MPower.com Inc. is like a whole new company. Along with a $7.8 million round of financing expected to close on Tuesday, the San Francisco-based startup has a new capitalization table, new pricing policies and new management.
The new chief executive officer, Andrew Huddart, says that the eight months he has been with the 7-year-old company have basically been a restart, turning a dot-com into a proper financial services company.
MPower runs an online financial planning tool integrated with the online portals of 20 defined contribution plan administrators. As a registered investment advisor, MPower presents plan participants with personal asset allocation recommendations based on answers to a set of questions.
Since joining the company, Huddart says it has cut its burn rate significantly. Its headcount has been reduced to 55 employees from 300, and it has renegotiated its lease accordingly. The company has also renegotiated other vendor contracts and reengineered its deals with its clients, changing the pricing policies.
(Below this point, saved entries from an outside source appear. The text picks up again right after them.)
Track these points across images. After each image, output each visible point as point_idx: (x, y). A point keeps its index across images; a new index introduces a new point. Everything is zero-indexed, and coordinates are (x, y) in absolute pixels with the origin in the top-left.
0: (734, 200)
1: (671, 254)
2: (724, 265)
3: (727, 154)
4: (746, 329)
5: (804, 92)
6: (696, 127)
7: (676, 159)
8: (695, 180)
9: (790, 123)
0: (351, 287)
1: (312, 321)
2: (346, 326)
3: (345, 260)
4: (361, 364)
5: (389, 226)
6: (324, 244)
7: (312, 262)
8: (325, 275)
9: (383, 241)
These reforms lead Huddart to believe that this latest funding round will take the company to cash-flow break-even. The latest funding round, an inside round, was led by Capital Z Financial Services Fund II LP and joined by Norwest Venture Partners, Allegis Capital, Northwestern Mutual and Reuters Group PLC. After a recap, this new money owns the only preferred stock left in the company.
“I like to think we neutralized a lot of the sins of the past,” Huddart says.
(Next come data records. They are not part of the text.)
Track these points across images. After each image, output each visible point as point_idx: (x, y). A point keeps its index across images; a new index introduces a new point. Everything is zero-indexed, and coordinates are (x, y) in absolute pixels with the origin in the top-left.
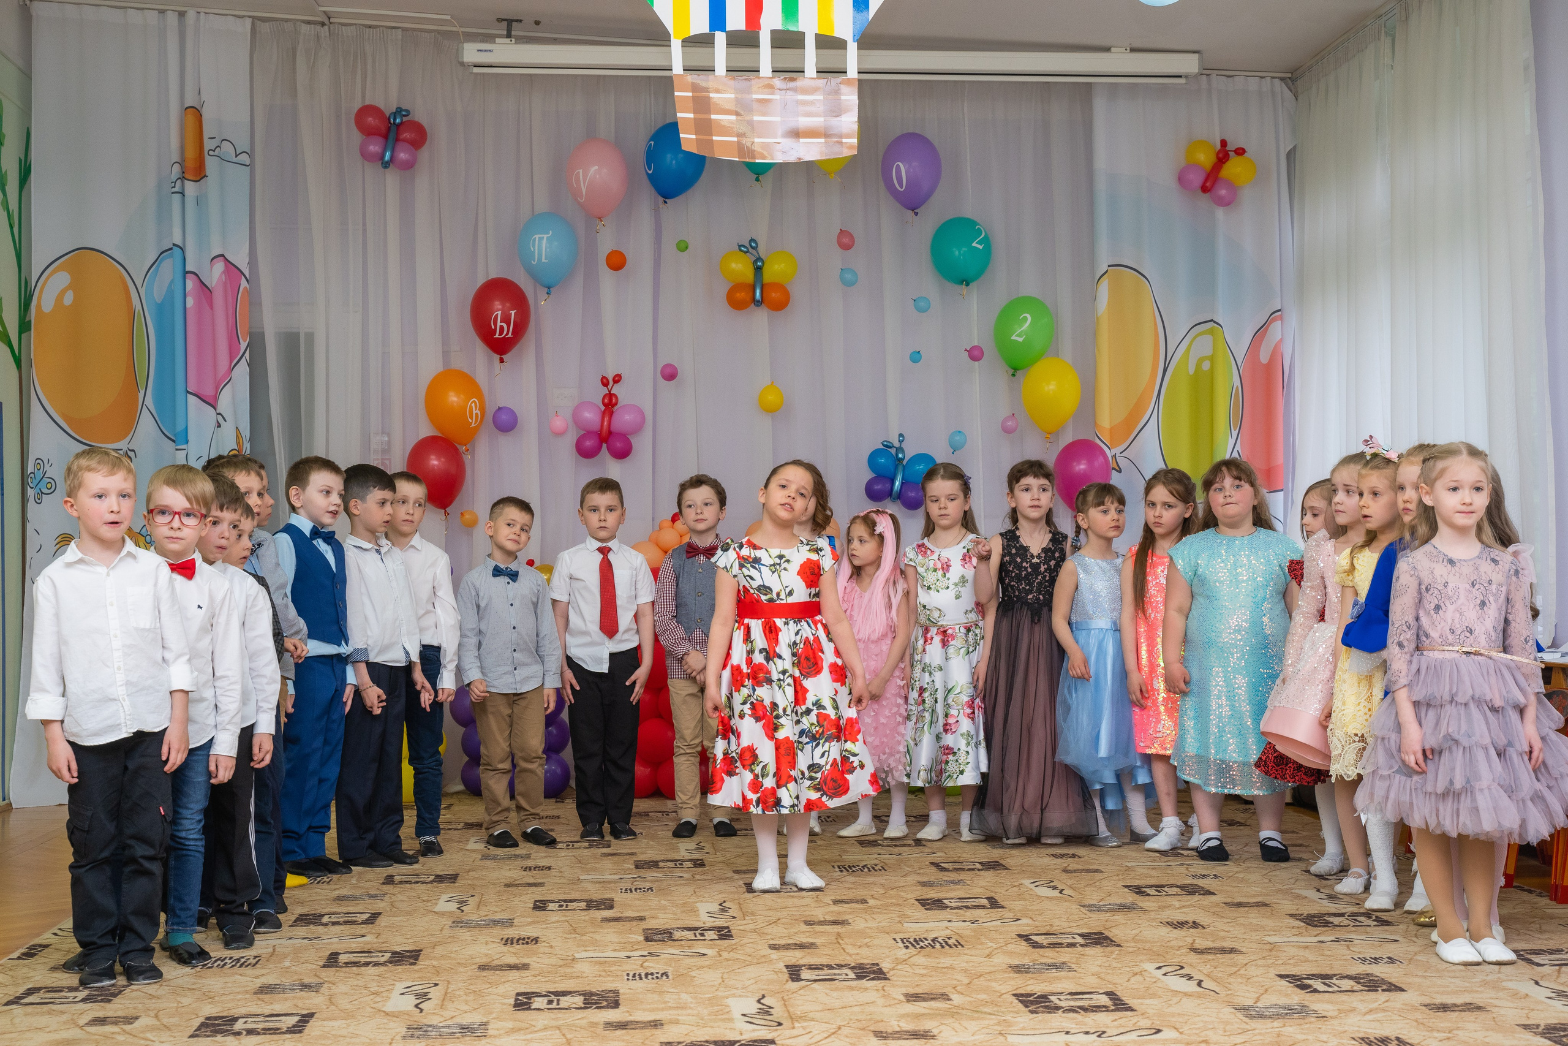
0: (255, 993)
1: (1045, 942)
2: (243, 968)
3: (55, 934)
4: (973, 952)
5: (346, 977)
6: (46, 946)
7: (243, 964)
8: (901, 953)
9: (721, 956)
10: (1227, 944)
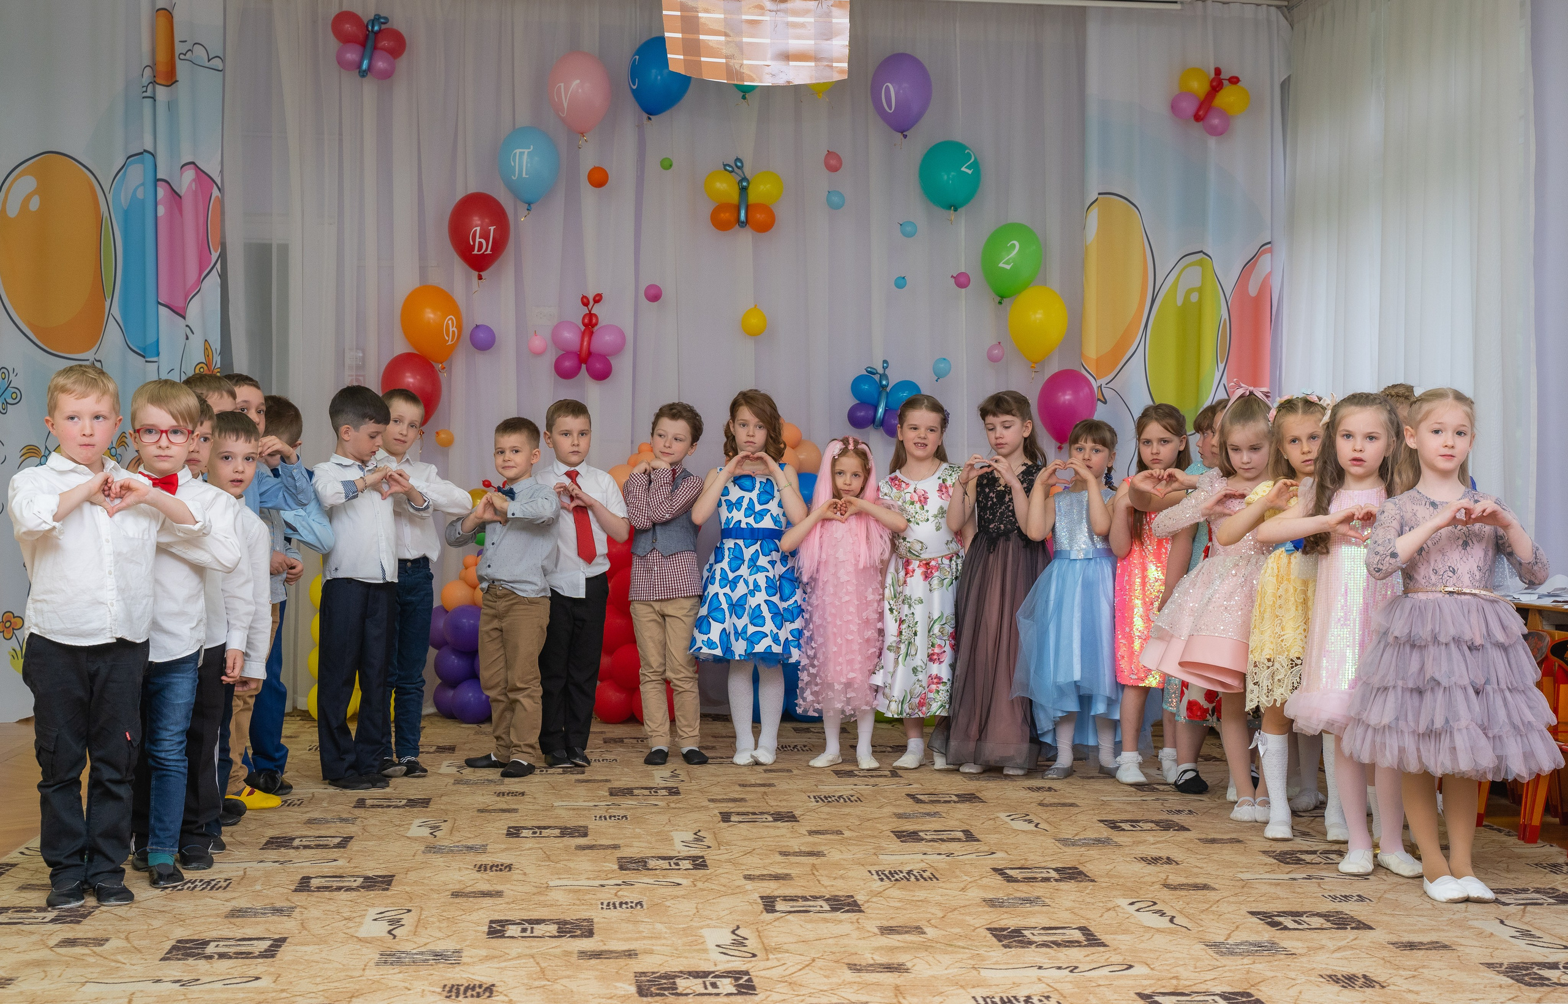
0: (226, 917)
1: (1020, 877)
2: (214, 891)
3: (22, 853)
4: (948, 885)
5: (318, 902)
6: (13, 865)
7: (213, 887)
8: (875, 886)
9: (695, 886)
10: (1200, 881)
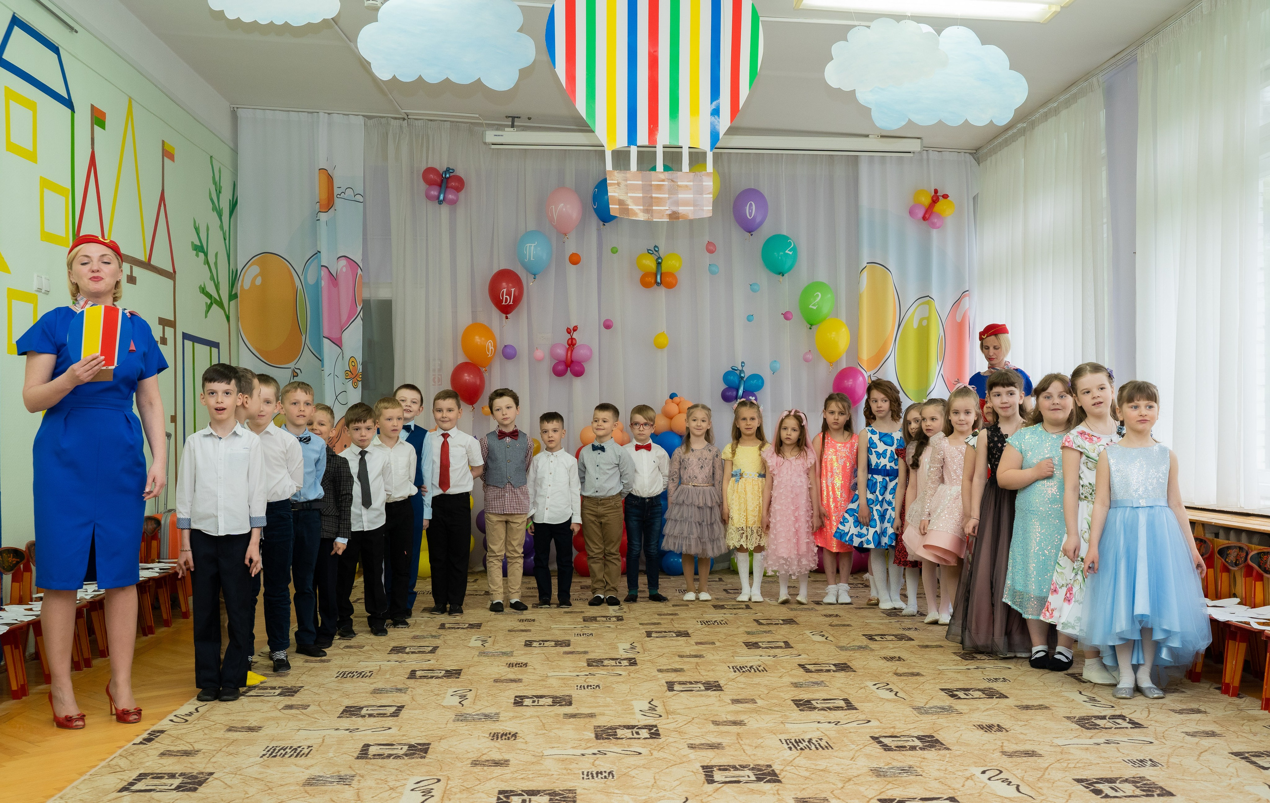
0: (304, 785)
2: (298, 758)
3: (171, 721)
6: (162, 732)
7: (298, 754)
9: (652, 754)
The company counts 1.2 million plan participants as potential users of its product – that’s if all the employees of its 300 client employers signed on. Huddart says MPower’s utilization by employees increases over time. After three months of having the product, 9% of eligible employees use the service, but after two years, over half of a plan’s participants are on board.
MPower is also expanding into other areas of financial advice and wealth management. For example, it also counts 200,000 users through its relationship as the financial advice planner for CNBC on MSN Money. Huddart says MPower will soon expand its customer list beyond defined contribution plan administrators to other financial institutions – such as traditional financial advisors.
“I like to think of this as a company that – although it was invented in the dotcom age – has some future and has been able to reset itself,” Huddart says.